Repeat every record below exactly as it appears.

[INPUT]

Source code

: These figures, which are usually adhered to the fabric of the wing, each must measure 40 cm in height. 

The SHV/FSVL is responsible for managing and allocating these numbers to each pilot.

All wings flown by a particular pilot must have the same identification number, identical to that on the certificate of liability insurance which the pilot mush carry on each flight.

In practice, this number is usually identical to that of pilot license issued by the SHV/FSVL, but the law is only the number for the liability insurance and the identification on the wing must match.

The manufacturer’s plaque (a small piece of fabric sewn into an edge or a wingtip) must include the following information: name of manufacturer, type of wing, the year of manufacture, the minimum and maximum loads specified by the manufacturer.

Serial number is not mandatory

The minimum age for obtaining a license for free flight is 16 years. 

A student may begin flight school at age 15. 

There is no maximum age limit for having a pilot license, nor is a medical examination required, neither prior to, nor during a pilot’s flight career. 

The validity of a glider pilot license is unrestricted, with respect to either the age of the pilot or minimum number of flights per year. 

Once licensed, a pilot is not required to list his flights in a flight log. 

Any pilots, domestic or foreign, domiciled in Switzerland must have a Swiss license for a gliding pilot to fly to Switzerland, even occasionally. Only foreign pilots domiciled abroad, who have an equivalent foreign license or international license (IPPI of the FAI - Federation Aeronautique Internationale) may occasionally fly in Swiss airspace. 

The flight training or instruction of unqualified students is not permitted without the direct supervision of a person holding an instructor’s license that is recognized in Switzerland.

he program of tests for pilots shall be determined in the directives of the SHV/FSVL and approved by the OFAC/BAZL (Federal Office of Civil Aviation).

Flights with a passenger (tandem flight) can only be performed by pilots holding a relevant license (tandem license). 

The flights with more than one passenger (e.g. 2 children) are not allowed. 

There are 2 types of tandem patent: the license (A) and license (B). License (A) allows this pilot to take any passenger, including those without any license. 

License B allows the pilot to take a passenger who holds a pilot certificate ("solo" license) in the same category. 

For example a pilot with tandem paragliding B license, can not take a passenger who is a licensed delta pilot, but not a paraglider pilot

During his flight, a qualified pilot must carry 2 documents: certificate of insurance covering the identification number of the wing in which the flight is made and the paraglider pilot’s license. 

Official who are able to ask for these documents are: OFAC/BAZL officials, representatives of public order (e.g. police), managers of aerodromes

[/INPUT]

## RESPONSE TO THE EXERCISE
Source code

: These figures, which are usually adhered to the fabric of the wing, each must measure 40 cm in height. 

The SHV/FSVL is responsible for managing and allocating these numbers to each pilot.

All wings flown by a particular pilot must have the same identification number, identical to that on the certificate of liability insurance which the pilot mush carry on each flight.

In practice, this number is usually identical to that of pilot license issued by the SHV/FSVL, but the law is only the number for the liability insurance and the identification on the wing must match.

The manufacturer’s plaque (a small piece of fabric sewn into an edge or a wingtip) must include the following information: name of manufacturer, type of wing, the year of manufacture, the minimum and maximum loads specified by the manufacturer.

Serial number is not mandatory

The minimum age for obtaining a license for free flight is 16 years. 

A student may begin flight school at age 15. 

There is no maximum age limit for having a pilot license, nor is a medical examination required, neither prior to, nor during a pilot’s flight career. 

The validity of a glider pilot license is unrestricted, with respect to either the age of the pilot or minimum number of flights per year. 

Once licensed, a pilot is not required to list his flights in a flight log. 

Any pilots, domestic or foreign, domiciled in Switzerland must have a Swiss license for a gliding pilot to fly to Switzerland, even occasionally. Only foreign pilots domiciled abroad, who have an equivalent foreign license or international license (IPPI of the FAI - Federation Aeronautique Internationale) may occasionally fly in Swiss airspace. 

The flight training or instruction of unqualified students is not permitted without the direct supervision of a person holding an instructor’s license that is recognized in Switzerland.

he program of tests for pilots shall be determined in the directives of the SHV/FSVL and approved by the OFAC/BAZL (Federal Office of Civil Aviation).

Flights with a passenger (tandem flight) can only be performed by pilots holding a relevant license (tandem license). 

The flights with more than one passenger (e.g. 2 children) are not allowed. 

There are 2 types of tandem patent: the license (A) and license (B). License (A) allows this pilot to take any passenger, including those without any license. 

License B allows the pilot to take a passenger who holds a pilot certificate ("solo" license) in the same category. 

For example a pilot with tandem paragliding B license, can not take a passenger who is a licensed delta pilot, but not a paraglider pilot

During his flight, a qualified pilot must carry 2 documents: certificate of insurance covering the identification number of the wing in which the flight is made and the paraglider pilot’s license. 

Official who are able to ask for these documents are: OFAC/BAZL officials, representatives of public order (e.g. police), managers of aerodromes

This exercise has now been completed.